• **Records supplied**
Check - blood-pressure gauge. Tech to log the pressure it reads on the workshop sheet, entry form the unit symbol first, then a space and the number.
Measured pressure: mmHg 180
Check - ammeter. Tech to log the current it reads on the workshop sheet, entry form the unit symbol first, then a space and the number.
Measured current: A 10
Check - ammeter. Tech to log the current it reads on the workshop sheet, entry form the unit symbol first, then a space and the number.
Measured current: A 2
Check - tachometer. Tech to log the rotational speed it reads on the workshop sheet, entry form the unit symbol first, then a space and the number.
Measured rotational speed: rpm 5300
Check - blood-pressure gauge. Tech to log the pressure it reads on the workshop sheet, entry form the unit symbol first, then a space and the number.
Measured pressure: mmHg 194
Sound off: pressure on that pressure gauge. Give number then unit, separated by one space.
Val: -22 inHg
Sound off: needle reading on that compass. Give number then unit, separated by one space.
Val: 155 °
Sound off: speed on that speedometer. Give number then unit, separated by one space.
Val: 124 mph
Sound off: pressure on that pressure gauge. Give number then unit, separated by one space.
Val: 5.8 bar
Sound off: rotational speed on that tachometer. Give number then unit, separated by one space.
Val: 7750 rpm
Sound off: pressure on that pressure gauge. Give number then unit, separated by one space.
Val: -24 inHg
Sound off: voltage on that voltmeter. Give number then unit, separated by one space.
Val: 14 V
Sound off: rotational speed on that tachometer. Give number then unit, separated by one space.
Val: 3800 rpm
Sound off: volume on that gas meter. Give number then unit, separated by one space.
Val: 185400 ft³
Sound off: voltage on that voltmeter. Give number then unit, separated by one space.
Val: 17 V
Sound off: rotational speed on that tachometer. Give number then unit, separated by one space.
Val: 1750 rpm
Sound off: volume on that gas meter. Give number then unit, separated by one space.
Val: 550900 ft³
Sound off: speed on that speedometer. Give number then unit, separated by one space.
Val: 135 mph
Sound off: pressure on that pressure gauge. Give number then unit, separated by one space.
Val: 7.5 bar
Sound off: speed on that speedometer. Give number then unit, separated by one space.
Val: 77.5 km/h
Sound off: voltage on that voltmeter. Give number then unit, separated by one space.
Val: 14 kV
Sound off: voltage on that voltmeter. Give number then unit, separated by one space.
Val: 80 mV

• **What needs to be done**
Copy every line of the material above verbatim.

• **Exercise response**
Check - blood-pressure gauge. Tech to log the pressure it reads on the workshop sheet, entry form the unit symbol first, then a space and the number.
Measured pressure: mmHg 180
Check - ammeter. Tech to log the current it reads on the workshop sheet, entry form the unit symbol first, then a space and the number.
Measured current: A 10
Check - ammeter. Tech to log the current it reads on the workshop sheet, entry form the unit symbol first, then a space and the number.
Measured current: A 2
Check - tachometer. Tech to log the rotational speed it reads on the workshop sheet, entry form the unit symbol first, then a space and the number.
Measured rotational speed: rpm 5300
Check - blood-pressure gauge. Tech to log the pressure it reads on the workshop sheet, entry form the unit symbol first, then a space and the number.
Measured pressure: mmHg 194
Sound off: pressure on that pressure gauge. Give number then unit, separated by one space.
Val: -22 inHg
Sound off: needle reading on that compass. Give number then unit, separated by one space.
Val: 155 °
Sound off: speed on that speedometer. Give number then unit, separated by one space.
Val: 124 mph
Sound off: pressure on that pressure gauge. Give number then unit, separated by one space.
Val: 5.8 bar
Sound off: rotational speed on that tachometer. Give number then unit, separated by one space.
Val: 7750 rpm
Sound off: pressure on that pressure gauge. Give number then unit, separated by one space.
Val: -24 inHg
Sound off: voltage on that voltmeter. Give number then unit, separated by one space.
Val: 14 V
Sound off: rotational speed on that tachometer. Give number then unit, separated by one space.
Val: 3800 rpm
Sound off: volume on that gas meter. Give number then unit, separated by one space.
Val: 185400 ft³
Sound off: voltage on that voltmeter. Give number then unit, separated by one space.
Val: 17 V
Sound off: rotational speed on that tachometer. Give number then unit, separated by one space.
Val: 1750 rpm
Sound off: volume on that gas meter. Give number then unit, separated by one space.
Val: 550900 ft³
Sound off: speed on that speedometer. Give number then unit, separated by one space.
Val: 135 mph
Sound off: pressure on that pressure gauge. Give number then unit, separated by one space.
Val: 7.5 bar
Sound off: speed on that speedometer. Give number then unit, separated by one space.
Val: 77.5 km/h
Sound off: voltage on that voltmeter. Give number then unit, separated by one space.
Val: 14 kV
Sound off: voltage on that voltmeter. Give number then unit, separated by one space.
Val: 80 mV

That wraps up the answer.